── PROVIDED DATA ──

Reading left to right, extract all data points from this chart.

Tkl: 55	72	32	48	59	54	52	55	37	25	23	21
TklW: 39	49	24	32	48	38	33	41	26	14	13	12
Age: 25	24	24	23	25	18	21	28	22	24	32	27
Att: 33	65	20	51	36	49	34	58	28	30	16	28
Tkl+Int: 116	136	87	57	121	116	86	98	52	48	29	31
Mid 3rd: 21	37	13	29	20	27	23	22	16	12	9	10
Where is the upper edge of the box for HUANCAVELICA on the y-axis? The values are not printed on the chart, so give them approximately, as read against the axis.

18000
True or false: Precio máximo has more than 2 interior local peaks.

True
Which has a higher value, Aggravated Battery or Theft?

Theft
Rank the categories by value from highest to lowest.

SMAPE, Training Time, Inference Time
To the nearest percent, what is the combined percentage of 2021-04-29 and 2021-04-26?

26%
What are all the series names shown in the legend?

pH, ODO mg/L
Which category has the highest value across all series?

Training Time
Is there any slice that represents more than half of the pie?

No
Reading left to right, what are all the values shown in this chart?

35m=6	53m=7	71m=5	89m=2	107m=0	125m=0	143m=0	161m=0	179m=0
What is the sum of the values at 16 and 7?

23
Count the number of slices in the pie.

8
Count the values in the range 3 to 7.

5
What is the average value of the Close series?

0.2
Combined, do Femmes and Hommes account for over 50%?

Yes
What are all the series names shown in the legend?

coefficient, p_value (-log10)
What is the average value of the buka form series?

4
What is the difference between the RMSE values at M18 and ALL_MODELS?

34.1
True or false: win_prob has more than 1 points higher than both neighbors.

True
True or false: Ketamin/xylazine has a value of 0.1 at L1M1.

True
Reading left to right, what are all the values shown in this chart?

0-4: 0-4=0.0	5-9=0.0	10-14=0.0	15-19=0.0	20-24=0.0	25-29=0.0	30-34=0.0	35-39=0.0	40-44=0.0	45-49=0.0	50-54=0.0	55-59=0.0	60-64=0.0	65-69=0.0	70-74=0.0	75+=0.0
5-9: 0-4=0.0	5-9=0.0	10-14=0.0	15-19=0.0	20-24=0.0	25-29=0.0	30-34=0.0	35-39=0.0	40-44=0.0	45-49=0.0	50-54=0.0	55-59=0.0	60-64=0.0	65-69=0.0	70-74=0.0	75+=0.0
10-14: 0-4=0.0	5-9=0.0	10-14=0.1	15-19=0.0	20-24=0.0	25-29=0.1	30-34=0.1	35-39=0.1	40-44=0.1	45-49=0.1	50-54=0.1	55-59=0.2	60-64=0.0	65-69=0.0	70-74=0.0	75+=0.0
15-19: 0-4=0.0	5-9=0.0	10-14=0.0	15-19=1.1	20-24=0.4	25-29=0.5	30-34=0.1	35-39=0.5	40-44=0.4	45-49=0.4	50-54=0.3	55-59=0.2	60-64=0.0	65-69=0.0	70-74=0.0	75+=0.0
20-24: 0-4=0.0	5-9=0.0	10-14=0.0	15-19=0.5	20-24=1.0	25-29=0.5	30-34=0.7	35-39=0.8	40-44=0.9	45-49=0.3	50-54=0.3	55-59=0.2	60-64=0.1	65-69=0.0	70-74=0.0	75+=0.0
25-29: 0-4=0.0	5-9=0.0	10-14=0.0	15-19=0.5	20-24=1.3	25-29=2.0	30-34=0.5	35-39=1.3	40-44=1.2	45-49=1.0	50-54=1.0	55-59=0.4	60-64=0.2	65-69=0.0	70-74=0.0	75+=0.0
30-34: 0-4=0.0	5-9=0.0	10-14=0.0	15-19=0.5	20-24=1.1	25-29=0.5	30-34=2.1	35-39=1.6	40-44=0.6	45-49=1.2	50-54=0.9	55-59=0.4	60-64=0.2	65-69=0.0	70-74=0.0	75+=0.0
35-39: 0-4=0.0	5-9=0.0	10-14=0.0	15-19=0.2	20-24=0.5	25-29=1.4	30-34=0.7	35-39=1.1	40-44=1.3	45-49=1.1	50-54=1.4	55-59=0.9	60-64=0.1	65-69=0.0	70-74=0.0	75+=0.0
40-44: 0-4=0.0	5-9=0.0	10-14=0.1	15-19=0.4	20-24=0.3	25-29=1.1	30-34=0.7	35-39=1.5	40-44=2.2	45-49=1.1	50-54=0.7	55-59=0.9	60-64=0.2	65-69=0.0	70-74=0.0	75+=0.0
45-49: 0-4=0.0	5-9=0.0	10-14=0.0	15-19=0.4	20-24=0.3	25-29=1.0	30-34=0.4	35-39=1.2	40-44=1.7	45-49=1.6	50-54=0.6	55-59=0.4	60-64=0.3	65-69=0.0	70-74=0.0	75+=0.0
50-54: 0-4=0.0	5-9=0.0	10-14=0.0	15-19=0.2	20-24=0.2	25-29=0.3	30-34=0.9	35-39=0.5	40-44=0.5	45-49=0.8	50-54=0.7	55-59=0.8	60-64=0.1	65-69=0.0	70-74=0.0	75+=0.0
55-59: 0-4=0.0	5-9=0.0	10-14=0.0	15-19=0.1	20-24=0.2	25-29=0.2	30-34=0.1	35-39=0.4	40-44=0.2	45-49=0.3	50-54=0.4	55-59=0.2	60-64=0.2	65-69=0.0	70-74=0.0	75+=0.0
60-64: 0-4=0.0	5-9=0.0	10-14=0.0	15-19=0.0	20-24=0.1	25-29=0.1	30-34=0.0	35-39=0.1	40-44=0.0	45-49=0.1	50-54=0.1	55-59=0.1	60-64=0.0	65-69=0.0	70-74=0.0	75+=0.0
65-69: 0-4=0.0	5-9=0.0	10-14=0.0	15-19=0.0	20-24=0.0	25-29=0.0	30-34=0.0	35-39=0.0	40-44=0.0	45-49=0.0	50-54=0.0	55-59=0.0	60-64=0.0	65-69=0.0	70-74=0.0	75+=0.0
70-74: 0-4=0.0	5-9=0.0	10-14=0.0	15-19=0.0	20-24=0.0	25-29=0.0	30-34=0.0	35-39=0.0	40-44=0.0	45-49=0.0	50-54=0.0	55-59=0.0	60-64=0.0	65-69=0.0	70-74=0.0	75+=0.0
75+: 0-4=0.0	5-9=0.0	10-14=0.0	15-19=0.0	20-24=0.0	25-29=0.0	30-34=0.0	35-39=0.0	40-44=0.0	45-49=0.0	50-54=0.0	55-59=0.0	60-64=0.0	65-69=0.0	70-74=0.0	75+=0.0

───

*WHAT YOU NEED TO DO*. Pull out every line of the listing above that contains the word "chart". Matching is case-sensitive.

*WORKED SOLUTION*.
Reading left to right, extract all data points from this chart.
Where is the upper edge of the box for HUANCAVELICA on the y-axis? The values are not printed on the chart, so give them approximately, as read against the axis.
Reading left to right, what are all the values shown in this chart?
Reading left to right, what are all the values shown in this chart?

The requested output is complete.